▸ Job:
Transcribe the data that follows precisely, omitting nothing.

▸ Given data:
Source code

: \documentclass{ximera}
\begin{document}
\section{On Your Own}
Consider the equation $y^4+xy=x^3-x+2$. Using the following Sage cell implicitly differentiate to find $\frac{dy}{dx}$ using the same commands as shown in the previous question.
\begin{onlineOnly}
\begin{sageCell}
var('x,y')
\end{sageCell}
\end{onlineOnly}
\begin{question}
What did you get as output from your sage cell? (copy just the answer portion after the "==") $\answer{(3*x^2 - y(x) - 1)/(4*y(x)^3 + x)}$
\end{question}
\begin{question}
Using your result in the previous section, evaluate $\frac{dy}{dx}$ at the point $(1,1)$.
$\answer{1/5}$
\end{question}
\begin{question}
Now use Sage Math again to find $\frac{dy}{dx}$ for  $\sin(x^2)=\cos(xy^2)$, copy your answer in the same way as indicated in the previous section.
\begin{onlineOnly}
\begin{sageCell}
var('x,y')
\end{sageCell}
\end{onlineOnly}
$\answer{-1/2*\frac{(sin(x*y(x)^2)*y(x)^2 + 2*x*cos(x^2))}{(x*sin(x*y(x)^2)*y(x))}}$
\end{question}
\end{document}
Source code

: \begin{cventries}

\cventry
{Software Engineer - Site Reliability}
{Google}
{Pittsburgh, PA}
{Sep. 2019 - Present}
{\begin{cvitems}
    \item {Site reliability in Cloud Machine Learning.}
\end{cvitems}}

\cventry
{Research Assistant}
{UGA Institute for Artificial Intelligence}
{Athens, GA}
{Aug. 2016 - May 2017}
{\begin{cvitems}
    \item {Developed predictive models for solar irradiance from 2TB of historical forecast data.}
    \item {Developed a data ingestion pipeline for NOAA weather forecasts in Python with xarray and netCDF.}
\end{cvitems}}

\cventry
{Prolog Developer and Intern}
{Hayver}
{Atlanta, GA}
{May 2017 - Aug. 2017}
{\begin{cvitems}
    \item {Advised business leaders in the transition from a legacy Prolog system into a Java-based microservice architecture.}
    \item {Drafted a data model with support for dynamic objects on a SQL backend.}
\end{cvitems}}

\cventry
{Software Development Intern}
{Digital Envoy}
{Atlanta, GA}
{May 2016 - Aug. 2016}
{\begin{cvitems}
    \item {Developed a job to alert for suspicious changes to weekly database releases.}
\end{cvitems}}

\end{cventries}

▸ Solved problem:
Source code

: \documentclass{ximera}
\begin{document}
\section{On Your Own}
Consider the equation $y^4+xy=x^3-x+2$. Using the following Sage cell implicitly differentiate to find $\frac{dy}{dx}$ using the same commands as shown in the previous question.
\begin{onlineOnly}
\begin{sageCell}
var('x,y')
\end{sageCell}
\end{onlineOnly}
\begin{question}
What did you get as output from your sage cell? (copy just the answer portion after the "==") $\answer{(3*x^2 - y(x) - 1)/(4*y(x)^3 + x)}$
\end{question}
\begin{question}
Using your result in the previous section, evaluate $\frac{dy}{dx}$ at the point $(1,1)$.
$\answer{1/5}$
\end{question}
\begin{question}
Now use Sage Math again to find $\frac{dy}{dx}$ for  $\sin(x^2)=\cos(xy^2)$, copy your answer in the same way as indicated in the previous section.
\begin{onlineOnly}
\begin{sageCell}
var('x,y')
\end{sageCell}
\end{onlineOnly}
$\answer{-1/2*\frac{(sin(x*y(x)^2)*y(x)^2 + 2*x*cos(x^2))}{(x*sin(x*y(x)^2)*y(x))}}$
\end{question}
\end{document}
Source code

: \begin{cventries}

\cventry
{Software Engineer - Site Reliability}
{Google}
{Pittsburgh, PA}
{Sep. 2019 - Present}
{\begin{cvitems}
    \item {Site reliability in Cloud Machine Learning.}
\end{cvitems}}

\cventry
{Research Assistant}
{UGA Institute for Artificial Intelligence}
{Athens, GA}
{Aug. 2016 - May 2017}
{\begin{cvitems}
    \item {Developed predictive models for solar irradiance from 2TB of historical forecast data.}
    \item {Developed a data ingestion pipeline for NOAA weather forecasts in Python with xarray and netCDF.}
\end{cvitems}}

\cventry
{Prolog Developer and Intern}
{Hayver}
{Atlanta, GA}
{May 2017 - Aug. 2017}
{\begin{cvitems}
    \item {Advised business leaders in the transition from a legacy Prolog system into a Java-based microservice architecture.}
    \item {Drafted a data model with support for dynamic objects on a SQL backend.}
\end{cvitems}}

\cventry
{Software Development Intern}
{Digital Envoy}
{Atlanta, GA}
{May 2016 - Aug. 2016}
{\begin{cvitems}
    \item {Developed a job to alert for suspicious changes to weekly database releases.}
\end{cvitems}}

\end{cventries}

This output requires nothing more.